Toolkit to Diagnose Menopause
The “Practitioner Toolkit for Managing the Menopause”, designed to guide physicians in the management of menopausal conditions for women from the age of 40 has been designed by researchers at Monash University in Australia. The kit, which includes a diagnostic tool as well as a compendium of approved hormone therapies, was published on July 6th 2014 in the journal Climacteric.
A release from the university explains that a team led by Professor Susan Davis combined existing research on menopause, diagnostic algorithms, and extensive clinical experience to develop the diagnostic tool. Designed for use be general practitioners, the tool examines a patient’s medical history and risk factors to arrive at the best treatment solution.
Professor Davis said the toolkit fills the void of clear guidelines on menopause diagnosis and management, equipping doctors with the fundamentals to care for any woman who walks through the door.
The release quotes Davis as saying, “There are many detailed guidelines available on menopause but the reality is that most GPs don’t have the time to work through a 40 page report when they only have 5 or 10 minutes with a patient. Based on feedback from patients and doctors we realized there’s widespread confusion, not only in how to determine when menopause starts but also prescribing appropriate treatment to help with side effects. With many recent medical graduates receiving little training in this area, we realized there was a clear need for simple and practical guidelines,”

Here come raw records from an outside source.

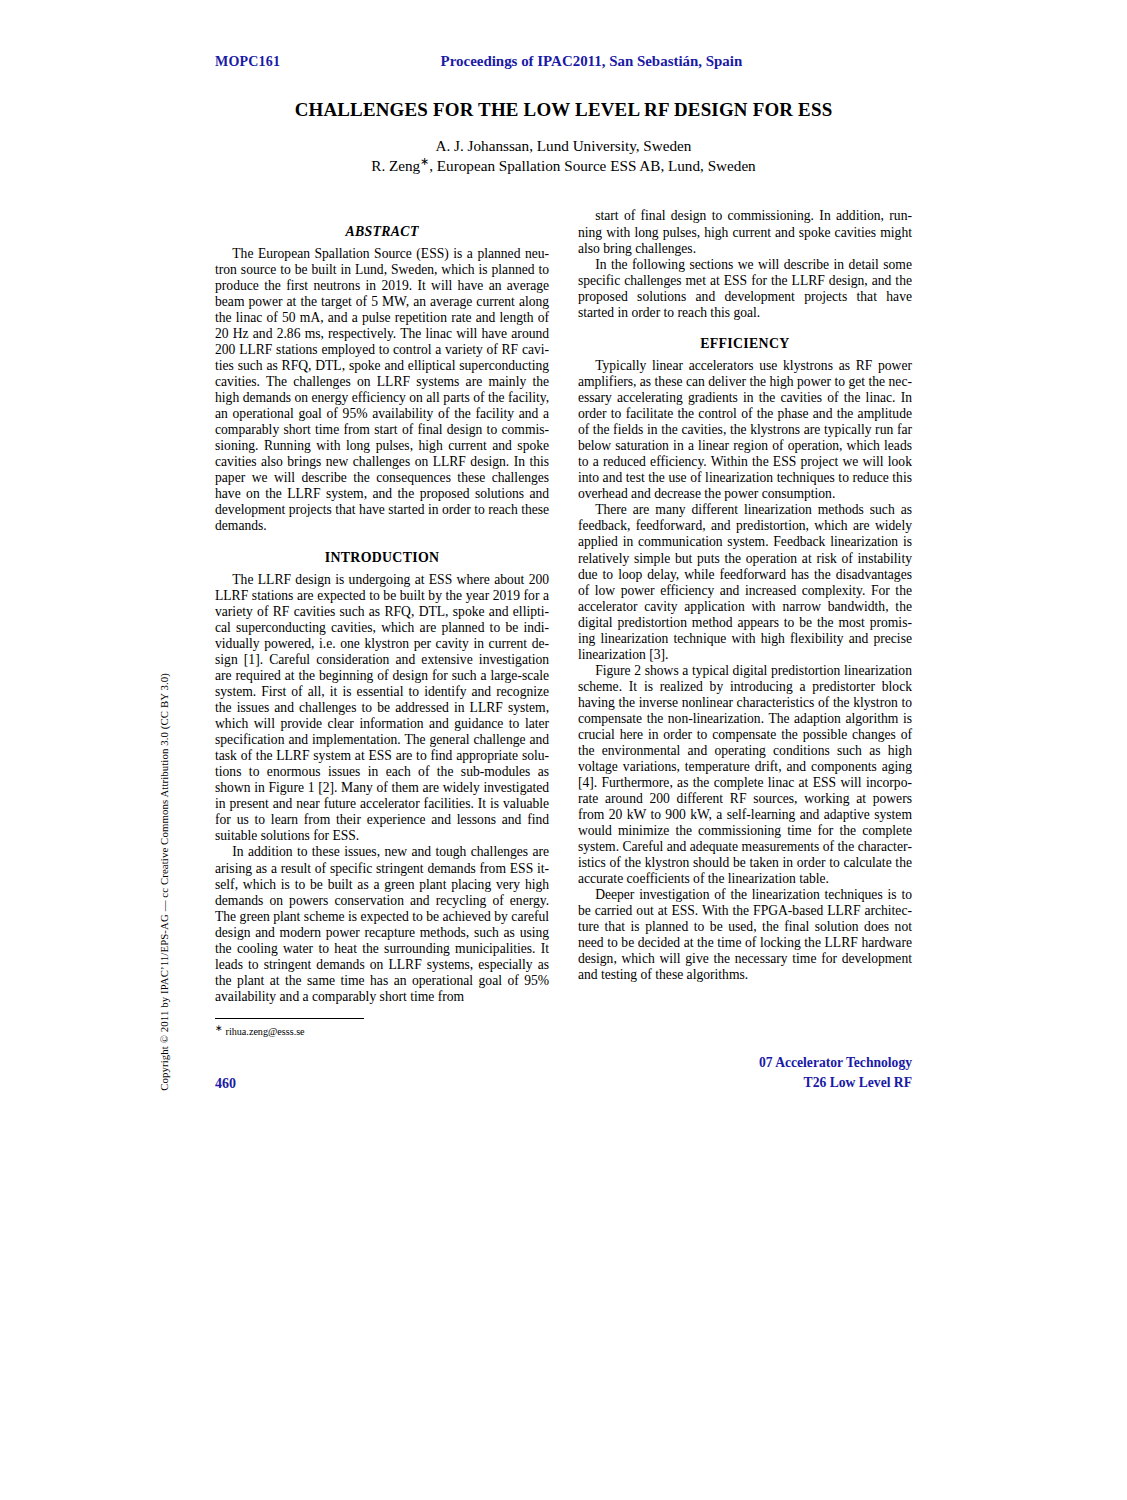MOPC161
Proceedings of IPAC2011, San Sebastián, Spain
CHALLENGES FOR THE LOW LEVEL RF DESIGN FOR ESS
A. J. Johanssan, Lund University, Sweden
R. Zeng∗, European Spallation Source ESS AB, Lund, Sweden
Abstract
The European Spallation Source (ESS) is a planned neutron source to be built in Lund, Sweden, which is planned to produce the first neutrons in 2019. It will have an average beam power at the target of 5 MW, an average current along the linac of 50 mA, and a pulse repetition rate and length of 20 Hz and 2.86 ms, respectively. The linac will have around 200 LLRF stations employed to control a variety of RF cavities such as RFQ, DTL, spoke and elliptical superconducting cavities. The challenges on LLRF systems are mainly the high demands on energy efficiency on all parts of the facility, an operational goal of 95% availability of the facility and a comparably short time from start of final design to commissioning. Running with long pulses, high current and spoke cavities also brings new challenges on LLRF design. In this paper we will describe the consequences these challenges have on the LLRF system, and the proposed solutions and development projects that have started in order to reach these demands.
INTRODUCTION
The LLRF design is undergoing at ESS where about 200 LLRF stations are expected to be built by the year 2019 for a variety of RF cavities such as RFQ, DTL, spoke and elliptical superconducting cavities, which are planned to be individually powered, i.e. one klystron per cavity in current design [1]. Careful consideration and extensive investigation are required at the beginning of design for such a large-scale system. First of all, it is essential to identify and recognize the issues and challenges to be addressed in LLRF system, which will provide clear information and guidance to later specification and implementation. The general challenge and task of the LLRF system at ESS are to find appropriate solutions to enormous issues in each of the sub-modules as shown in Figure 1 [2]. Many of them are widely investigated in present and near future accelerator facilities. It is valuable for us to learn from their experience and lessons and find suitable solutions for ESS.
In addition to these issues, new and tough challenges are arising as a result of specific stringent demands from ESS itself, which is to be built as a green plant placing very high demands on powers conservation and recycling of energy. The green plant scheme is expected to be achieved by careful design and modern power recapture methods, such as using the cooling water to heat the surrounding municipalities. It leads to stringent demands on LLRF systems, especially as the plant at the same time has an operational goal of 95% availability and a comparably short time from
start of final design to commissioning. In addition, running with long pulses, high current and spoke cavities might also bring challenges.
In the following sections we will describe in detail some specific challenges met at ESS for the LLRF design, and the proposed solutions and development projects that have started in order to reach this goal.
EFFICIENCY
Typically linear accelerators use klystrons as RF power amplifiers, as these can deliver the high power to get the necessary accelerating gradients in the cavities of the linac. In order to facilitate the control of the phase and the amplitude of the fields in the cavities, the klystrons are typically run far below saturation in a linear region of operation, which leads to a reduced efficiency. Within the ESS project we will look into and test the use of linearization techniques to reduce this overhead and decrease the power consumption.
There are many different linearization methods such as feedback, feedforward, and predistortion, which are widely applied in communication system. Feedback linearization is relatively simple but puts the operation at risk of instability due to loop delay, while feedforward has the disadvantages of low power efficiency and increased complexity. For the accelerator cavity application with narrow bandwidth, the digital predistortion method appears to be the most promising linearization technique with high flexibility and precise linearization [3].
Figure 2 shows a typical digital predistortion linearization scheme. It is realized by introducing a predistorter block having the inverse nonlinear characteristics of the klystron to compensate the non-linearization. The adaption algorithm is crucial here in order to compensate the possible changes of the environmental and operating conditions such as high voltage variations, temperature drift, and components aging [4]. Furthermore, as the complete linac at ESS will incorporate around 200 different RF sources, working at powers from 20 kW to 900 kW, a self-learning and adaptive system would minimize the commissioning time for the complete system. Careful and adequate measurements of the characteristics of the klystron should be taken in order to calculate the accurate coefficients of the linearization table.
Deeper investigation of the linearization techniques is to be carried out at ESS. With the FPGA-based LLRF architecture that is planned to be used, the final solution does not need to be decided at the time of locking the LLRF hardware design, which will give the necessary time for development and testing of these algorithms.
∗ rihua.zeng@esss.se
460
07 Accelerator Technology
T26 Low Level RF
Copyright © 2011 by IPAC’11/EPS-AG — cc Creative Commons Attribution 3.0 (CC BY 3.0)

Menopause, also known as “the change of life”, marks the end of the monthly cycle of menstruation and reproductive years in a woman’s life. Most women reach menopause between the ages of 45 and 55.
Davis said that due to hormonal changes, menopausal symptoms that include hot flushes, anxiety, depression, and joint pain, vary widely from none at all to debilitating, making a straightforward diagnosis difficult.
“Half the world’s population will experience menopause as some point in their lives, yet there isn’t a commonly used diagnostic tool and that’s creating confusion amongst women and doctors,” Davis said. “Many people think the menopause is the same for every woman but the reality is quite different. Every woman has her own individual experience of menopause and that sometimes makes it tricky to diagnose.”
The free resource includes a flow chart of standardized questions for doctors to ask, and assess women who are potentially experiencing menopause. The kit also flags safety concerns, provides a list of all hormone therapies approved by regulators in different countries and lists non-hormonal therapies that have evidence to support their use.
Davis said the toolkit would also help inform GPs and patients on the benefits and risks of menopausal treatment.